Does the senator favor elimination of all state parks? What of the Department of Fish & Game—some of which relates to subsistence, but which also serves recreational endeavors? Is he aware that it is public, state-financed roads taking us to our state’s ski resorts, or does he imagine it’s more of a private toll road type of situation?
Alas, the senator’s pronouncements are of course the latest variation on the banal why should I pay for you to have sex talking point, which ignores the obvious, readily demonstrable fact that people have sex regardless of whether or not they have access to contraception. It’s not the having sex part for which we’re paying, cognitively challenged legislators fail to grasp, but for reducing the number of unwanted pregnancies resulting from it.
In a state with the dubious distinction of leading the nation in STDs like chlamydia and gonorrhea, expanding contraceptive access also isn’t the worst idea from a public health—as well as a fiscal—standpoint. (Referring to the role of contraception in prostitution, “the fee for service easily covers the cost of supplies” calculates the apparently price tag-familiar senator.)
You’d think a sitting legislator would have a passing familiarity with the costs associated with unwanted pregnancies—from the social assistance programs conservatives so despise, to the increased likelihood of incurring court, law enforcement and imprisonment costs. It would be nice if conservative legislators acknowledged that contraceptive access is by far the most cost-effective, fiscally conservative approach to the reality that humans have sex.
Alas, politicians like Dyson and their supporters are of course the first to complain about abortions and welfare babies. Both of which are made less likely by contraception, not by the wishful thinking aka “abstinence” approach that’s been shown to be a gigantic failure from the Bible Belt to Alaska’s most famous household.
There has never been some mythical Golden Age of Abstinence, but we’re supposed to pretend otherwise. Suggesting that young people, for instance, wouldn’t harbor any thoughts of a sexual nature unless and until they received access to contraception and medically sound information is a bit like saying you shouldn’t carry auto insurance, because it’ll just make you want to get into a wreck.
I’m no gynecologist, but I feel reasonably confident that 100% of abortions are performed on women who are pregnant. If you want to make an abortion less likely, make an unwanted pregnancy less likely.

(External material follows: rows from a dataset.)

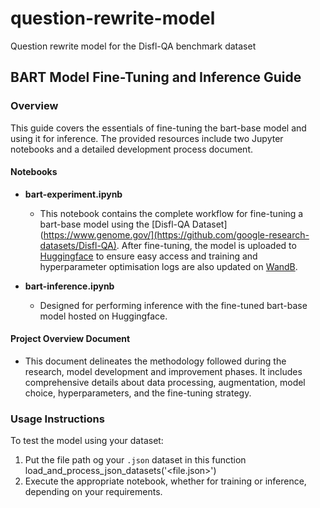 # question-rewrite-model
Question rewrite model for the Disfl-QA benchmark dataset

## BART Model Fine-Tuning and Inference Guide

### Overview

This guide covers the essentials of fine-tuning the bart-base model and using it for inference. The provided resources include two Jupyter notebooks and a detailed development process document.

#### Notebooks

- **bart-experiment.ipynb**
  - This notebook contains the complete workflow for fine-tuning a bart-base model using the [Disfl-QA Dataset](https://www.genome.gov/](https://github.com/google-research-datasets/Disfl-QA). After fine-tuning, the model is uploaded to [Huggingface](https://huggingface.co/tchoudh8/bart-base-finetuned-w-data-augm-4e-5) to ensure easy access and training and hyperparameter optimisation logs are also updated on [WandB](https://wandb.ai/tchoudh8/chata-ai?nw=nwuserchoudharytushar1599).

- **bart-inference.ipynb**
  - Designed for performing inference with the fine-tuned bart-base model hosted on Huggingface. 

#### Project Overview Document

- This document delineates the methodology followed during the research, model development and improvement phases. It includes comprehensive details about data processing, augmentation, model choice, hyperparameters, and the fine-tuning strategy.

### Usage Instructions

To test the model using your dataset:

1. Put the file path og your `.json` dataset in this function load_and_process_json_datasets('<file.json>')
2. Execute the appropriate notebook, whether for training or inference, depending on your requirements.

And the jury is no longer out regarding what does and does not work in that regard. Anti-abortion social conservatives and fiscal conservatives alike should be the very first to call for the most expanded, readily available family planning access possible.
California’s abortion rate has fallen to its lowest level in decades, for instance, with investigators citing “increased use of birth control and improvements in birth control efficacy for the trend.”
One sees a similar pattern nationwide. “The wider use of contraceptives,” reports The New York Times, “appears to be an important factor in the reported recent decline.” By contrast, “anti-abortion laws had only a minimal impact on the number of women obtaining abortions.” It’s long past time to call out the Fred Dysons of the world, who clearly prefer to keep abortion as a political issue and fundraising tool than in actually reducing the number of abortions.